:: Exercise brief ::
Everything from the line containing "right front paw: (729, 668)" through the last line of the records must be returned verbatim, and nothing outside that range.

○ ○ ○ ○

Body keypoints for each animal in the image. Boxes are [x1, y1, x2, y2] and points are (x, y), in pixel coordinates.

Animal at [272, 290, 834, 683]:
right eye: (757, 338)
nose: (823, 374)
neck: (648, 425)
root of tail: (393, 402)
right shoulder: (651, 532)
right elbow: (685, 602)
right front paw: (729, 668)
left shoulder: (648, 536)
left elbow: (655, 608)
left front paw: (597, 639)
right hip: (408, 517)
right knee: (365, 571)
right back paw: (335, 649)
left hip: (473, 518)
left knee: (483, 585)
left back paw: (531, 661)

○ ○ ○ ○

:: Exercise solution ::
right front paw: (729, 668)
left shoulder: (648, 536)
left elbow: (655, 608)
left front paw: (597, 639)
right hip: (408, 517)
right knee: (365, 571)
right back paw: (335, 649)
left hip: (473, 518)
left knee: (483, 585)
left back paw: (531, 661)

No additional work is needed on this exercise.